The majority of Americans out there who are buying homes will have to assume a huge debt in the form of a mortgage. Considering the magnitude of this type of loan, you definitely want to make sure you’re making the best decision before you take it on.
First-time homebuyers who’ve never navigated the real estate and mortgage waters before should do their homework on mortgages, and have a solid grasp on their finances.
One thing’s for sure – a mortgage is something you don’t want to mess around with. But at the same time, the unfamiliarity of the home loan realm shouldn’t scare you off. With the right information, you can get an affordable home that’s right for you, your family and your finances.
If you go into the process armed with all the necessary information, you should come out unscathed. Having said that, here are some of the more common mortgage mistakes that first-time homebuyers make that you should be aware of so you don’t fall prey to them yourself.
Not Getting a Copy of Your Credit Report
Do you know what your current credit score is? If not, you’d better find out before you even start thinking of buying. If your credit is in good standing, great. If not, you need to find out why, and take steps to improve it. But you’re not going to know either way if you don’t request a copy of your credit report from one of the three major credit bureaus in the US.
You can easily obtain a copy of this report for free every 12 months. When you get it, make sure to look it over carefully to see if there are any mistakes on it that could be bringing your credit score down. If there are any errors, you can request to have an investigation opened. Even one incorrect delinquency can shave many points off your overall credit score.
If the delinquencies documented are legitimate, and your score has been negatively affected by them, do what’s necessary to bring that score back up. Pay your bills on time, get rid of high-interest credit card debt first, and avoid making any further purchases on credit (such as a car loan). If you don’t make an effort to improve your credit score, you could be stuck with a very high-interest rate on your mortgage, or may have your mortgage application denied completely.
Looking For a Home Before Your Get Pre-Approved For a Mortgage
Before you start pounding the pavement searching for the perfect abode, you should get pre-approved for a mortgage first. It’ll do you no good to agree to purchase a home at a listing price of $400,000 when you can realistically only afford a home worth $300,000. You’ll be left sorely disappointed if your offer is accepted, only to find out you can’t get a mortgage to finance it.

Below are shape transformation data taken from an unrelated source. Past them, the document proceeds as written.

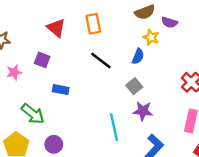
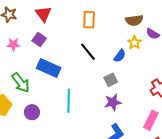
red triangle: (56, 28) -> (43, 14), moved
blue rectangle: (61, 90) -> (49, 68), size x1.6
purple star: (143, 111) -> (113, 102), turned -30
cyan line: (114, 127) -> (69, 101), moved

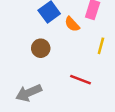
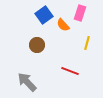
gray arrow: (29, 93) -> (27, 82), turned 70

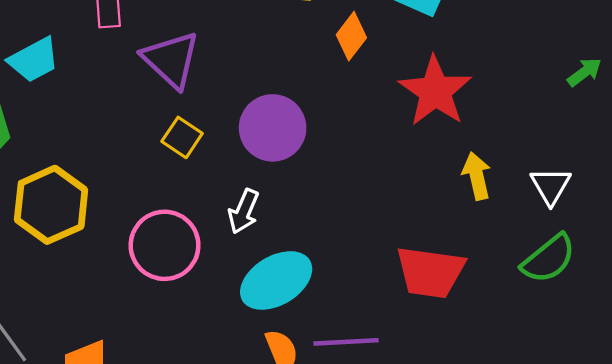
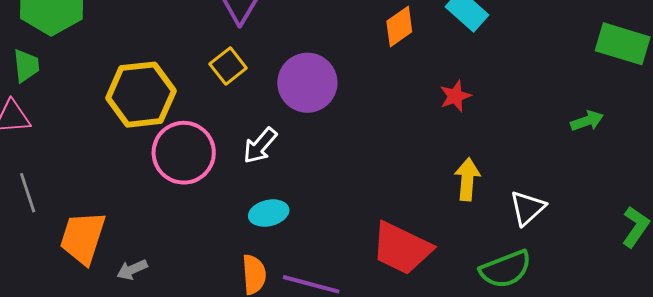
red star: (435, 91) -> (455, 96), size x0.5
yellow hexagon: (51, 205) -> (141, 95), moved
cyan ellipse: (276, 280) -> (269, 213), size x0.6

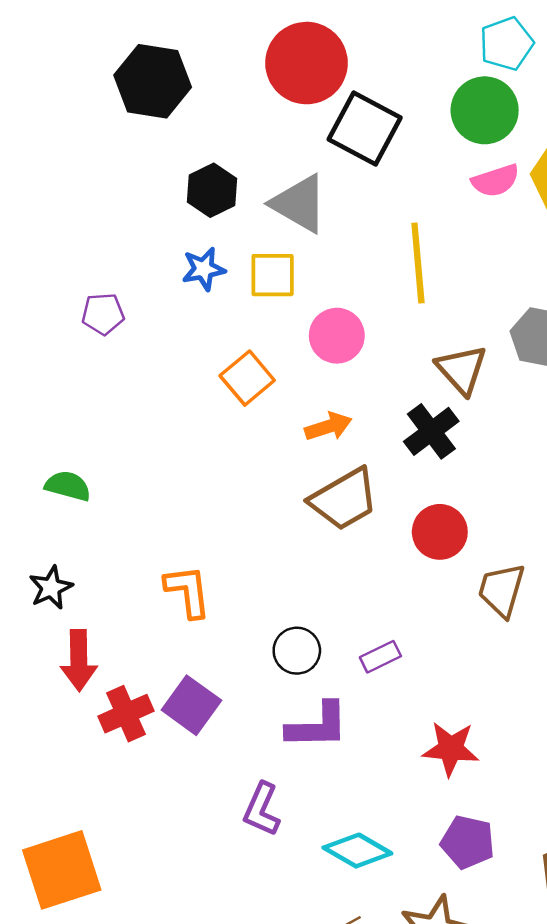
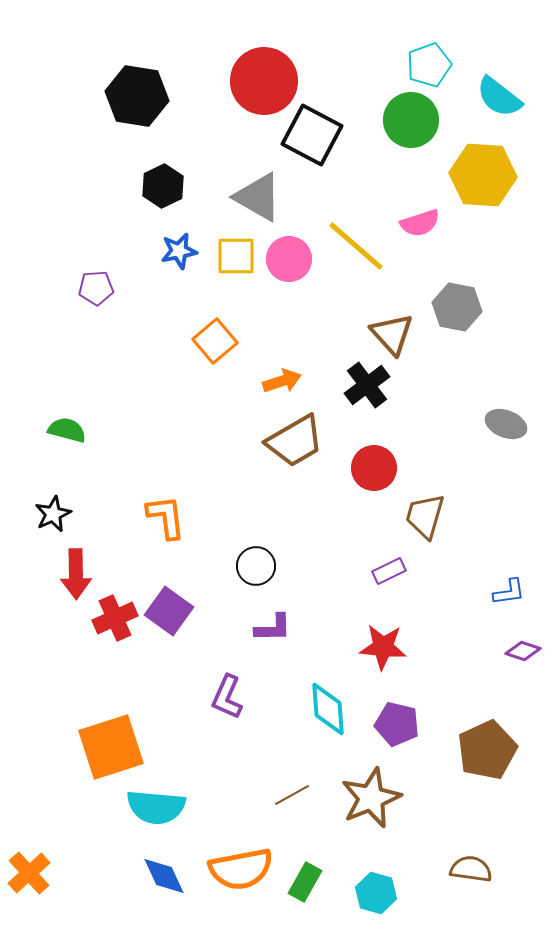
pink semicircle: (496, 181) -> (420, 223), moved
black hexagon: (212, 190) -> (163, 186), moved
yellow line: (418, 263) -> (356, 246), turned -44
pink circle: (337, 336) -> (289, 259), moved
purple rectangle: (380, 657) -> (389, 571), moved
purple L-shape: (317, 726) -> (273, 628), size x0.7
cyan diamond: (357, 851) -> (328, 709), moved, turned 56
orange square: (62, 870) -> (111, 747), moved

Your mortgage specialist will assess your financials and determine how much you can comfortably afford based your income and the amount of debt you have. At this point, you’ll be informed of roughly how much you can afford. Armed with this information, you and your real estate agent will be able to narrow down the homes that meet your criteria. This will avoid wasting your time and that of the sellers, and will prevent you from any setbacks.
Keep in mind that a pre-approval letter will come in handy when you are competing with other buyers for the same home. If another buyer is pre-approved and you’re not, the seller may overlook your offer. Many sellers won’t even consider offers that come from buyers who are not pre-approved for a mortgage, even if there are no other buyers in the picture.

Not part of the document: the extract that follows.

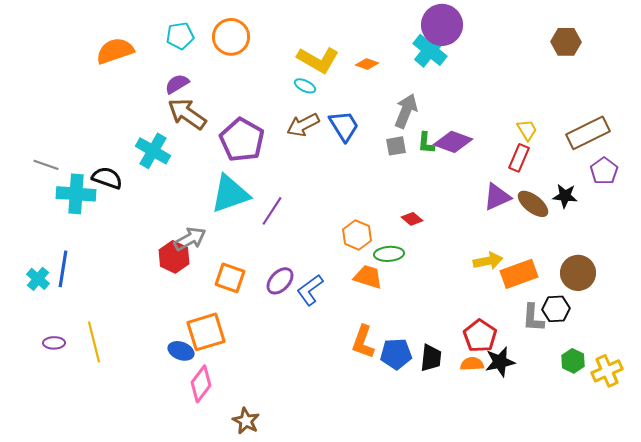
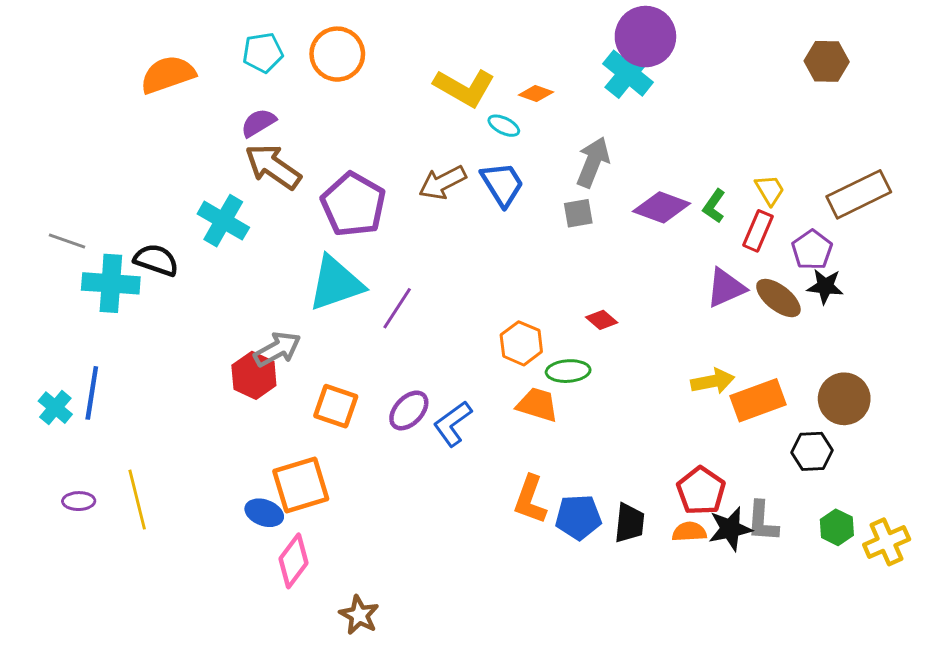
cyan ellipse: (305, 86) -> (504, 126), moved
green L-shape: (426, 143) -> (714, 206), moved, turned 30
purple pentagon: (604, 171) -> (812, 250), moved
gray L-shape: (533, 318) -> (762, 522), moved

Failing to Understand the Terms of Your Mortgage
The amount of your home loan and the interest rate attached to it are obviously important things to know about your mortgage, but there are other things you should also learn about it before you seal the deal. Is your rate fixed or adjustable? Can the rate change at any point during the life of the mortgage? How long is the term of your mortgage? Are you allowed to put more money towards your mortgage at any point? What are the fees associated with breaking your mortgage early?
There are plenty of questions that you should ask your mortgage specialist so that you fully understand everything about your home loan. Make sure not to sign anything until you’re totally in-the-know.
Allowing Yourself to Go ‘House Poor’
While you want to be able to put as much towards your down payment as possible, you also don’t want to drain your life’s savings. Putting at least 20% towards the purchase price will allow you to avoid paying Private Mortgage Insurance (PMI) and will lessen the loan amount. These are both obviously good things, but not at the expense of leaving you with next to nothing.
Further, you need to be careful about how much of a mortgage you actually take out. Even if you’re pre-approved for a maximum of $300,000, for instance, that doesn’t mean you should take that much out. Making a commitment to contribute a huge chunk of your income to mortgage payments will leave you with little at the end of each month. There are many other expenses that you need to cover, including utilities, property taxes, homeowners insurance, and HOA fees.
You need to have a social life too, which costs money. You don’t want to be stuck at home doing nothing simply because you barely have any leftover cash to enjoy yourself.
Not Comparing Mortgages
Many homebuyers – especially the newbies – get lured into locking into a mortgage because of a really low interest rate. While a low rate is great, there are also other fees that need to be taken into consideration. Many times these fees can end up making a lower-interest mortgage more expensive.
To prevent getting sucked into this trap, make sure you compare mortgages by more than just the interest rate. Instead, compare home loans by the annual percentage rate (APR), which combines the interest rate with closing costs and other fees. This will allow you to make a more accurate comparison so you can make a more informed decision on which mortgage to go with that will cost you less money in the long run.
The Bottom Line
Never sign anything unless you’ve done your homework first. That advice is gold for just about anything in life, especially when big money is on the line.